Drug overdoses have become the leading cause of death for those under 50 in the United States. If viewing this national emergency through the lens of humanitarianism alone isn’t motivation enough to throw everything we have into addressing it, perhaps looking at the economics of it will be. To inform the business case, my colleagues in Altarum’s newly founded Center for Value in Health Care recently estimated the 2016 economic cost of overdoses, deaths, and addiction at about $95 billion dollars. To conduct their analysis the team relied on our Value of Health tool. In its current form, the tool’s flexibility allows inputs across a variety of metrics, e.g. productivity, health spending, and criminal justice costs, to produce economic outcomes that are relevant to a variety of stakeholders.

If viewing this national emergency through the lens of humanitarianism alone isn’t motivation enough to throw everything we have into addressing it, perhaps looking at the economics of it will be.

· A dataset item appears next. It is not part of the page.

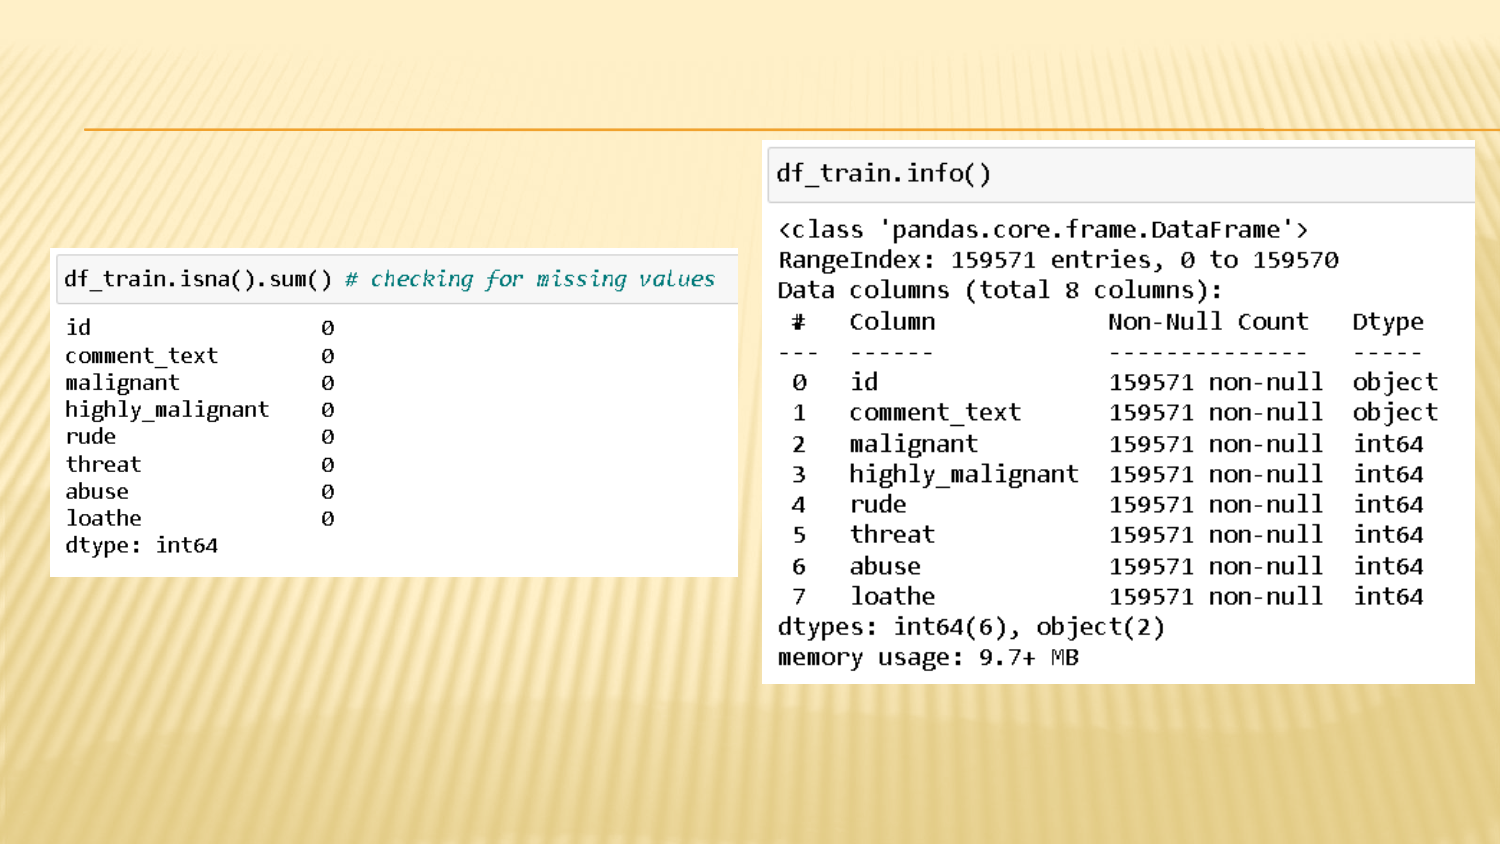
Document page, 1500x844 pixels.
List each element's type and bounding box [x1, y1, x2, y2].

list [49, 247, 738, 577]
list [762, 140, 1476, 685]
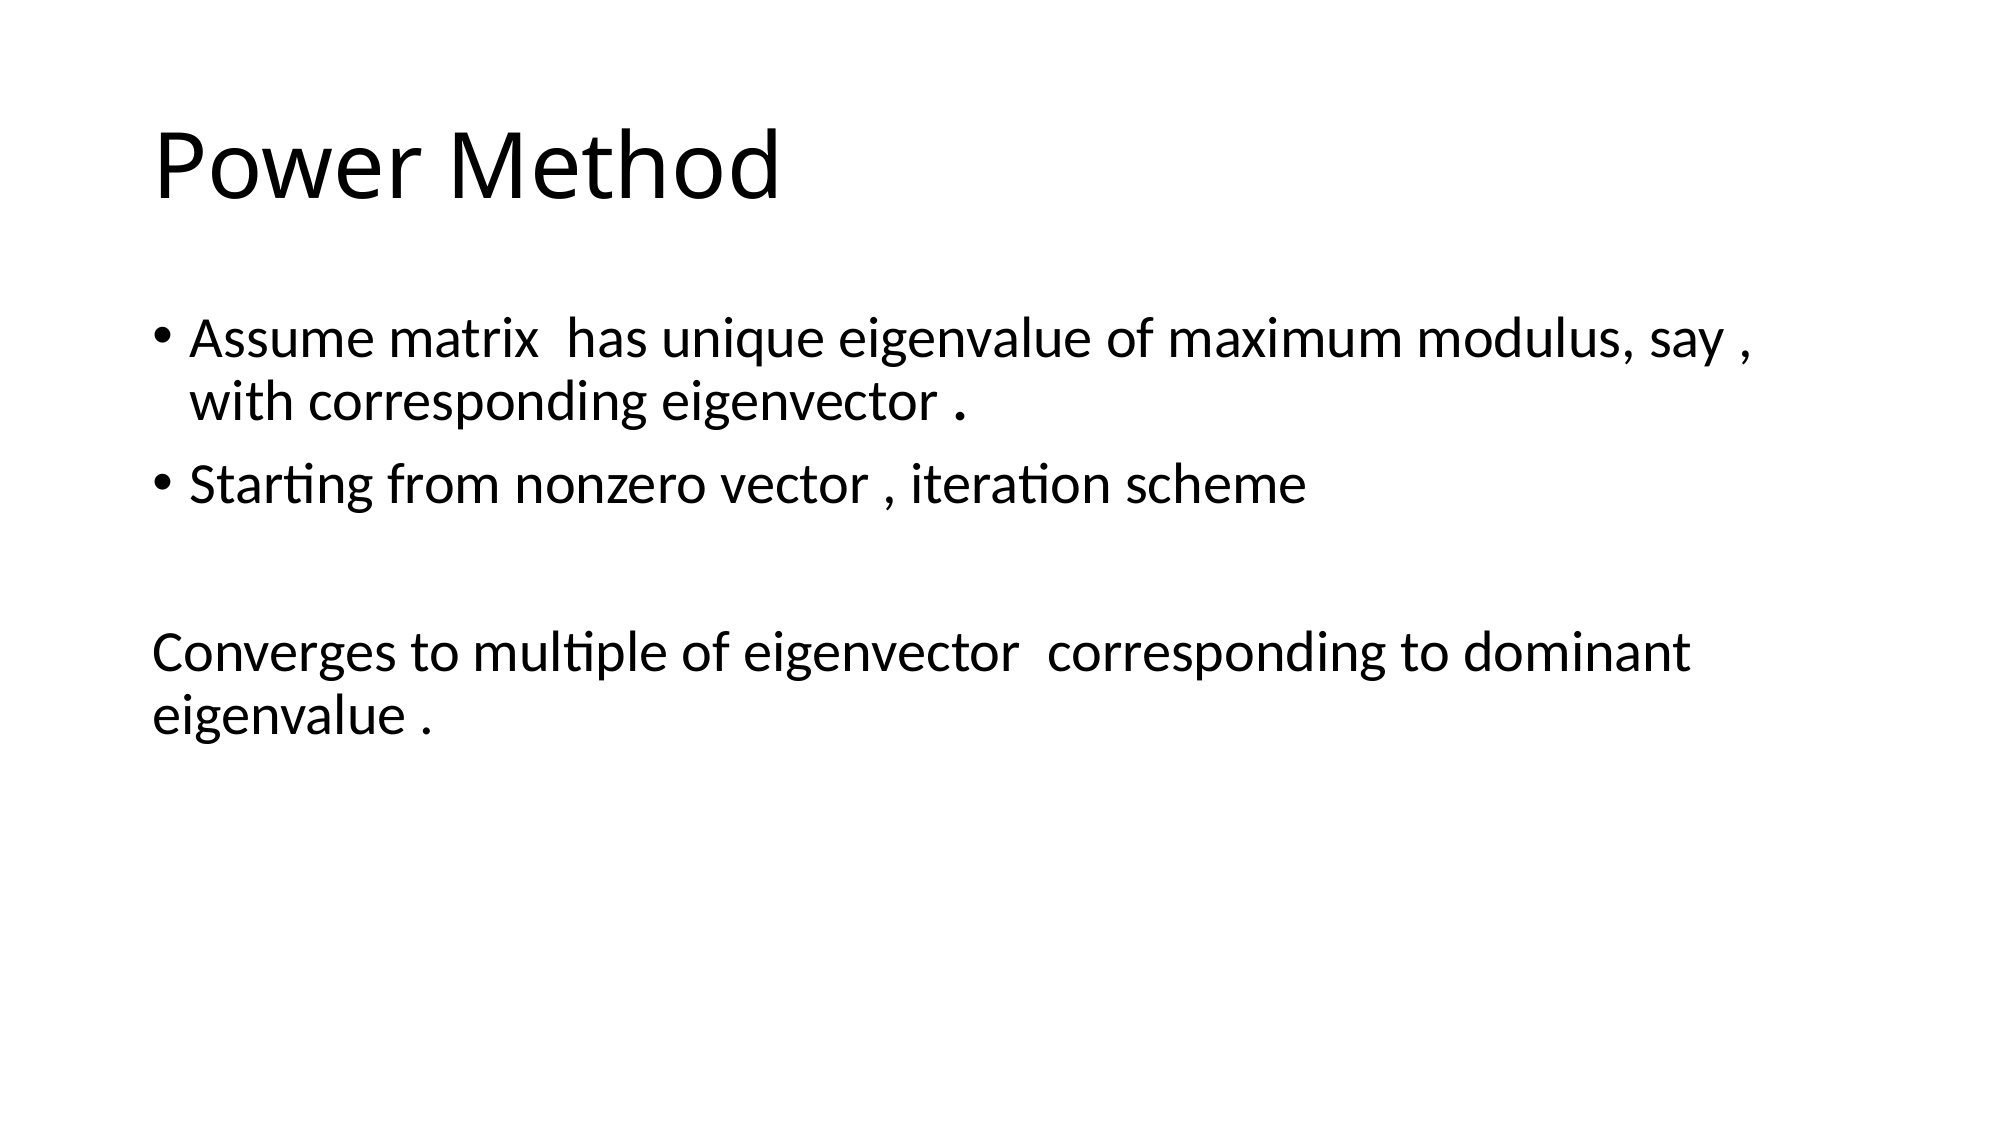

Perhaps 95 billion dollars over the course of an entire year doesn’t sound like that much. To put it into perspective it’s $25 billion more than the entire federal education budget for the same time period, and $15 billion more than was allocated to the Department of Health and Human Services. The scary thing is that if anything, this is a rather conservative estimate of the cost of the opioid epidemic. If the status quo continues, within the next decade we’ll easily reach the trillion dollar mark of cumulative costs. Our current estimate also does not adequately capture the downstream impact of parents’ opioid addiction on their children. With an unprecedented influx of children whose parents are addicts entering the foster care system and babies in opiate withdrawal now being born every 25 minutes in this country, opioid misuse is truly an intergenerational health epidemic. To better inform the ripple effects of this type of public health crisis, we’re working on a redesign of the Value of Health tool and will expand its capabilities to include not only the costs of those currently struggling with substance misuse but also the compounded and amplified effects it will have on their children’s life course trajectory.

Focusing on the cost of the epidemic, either in terms of economics or the implicitly valuable human lives that are lost or irrevocably damaged, draws attention; it can also inadvertently promote a sense of helplessness. As we convince those who hold the purse strings to invest resources to address this epidemic, we also must offer them viable evidence-based solutions. That’s why the Value of Health tool redesign will model the impact of policies and programs aimed at preventing addiction, and those aimed at remediating impact—as much as is possible—once an individual has already become addicted to opioids. Iterations of the tool currently underway will expand its capabilities to compare the efficacy of different interventions as well as combine interventions that hold the most promise.

As we convince those who hold the purse strings to invest resources to address this epidemic, we also must offer them viable evidence-based solutions.

I fear that we’ve become a nation of complainers, jumping at the chance to point out inequities and injustices without actually trying to fix them. My colleagues and I are committed to producing action-oriented insights and the Value of Health tool is only one example of that commitment. We hope you will join us on our mission so that, together, we can remove the barriers to better health and health care for all.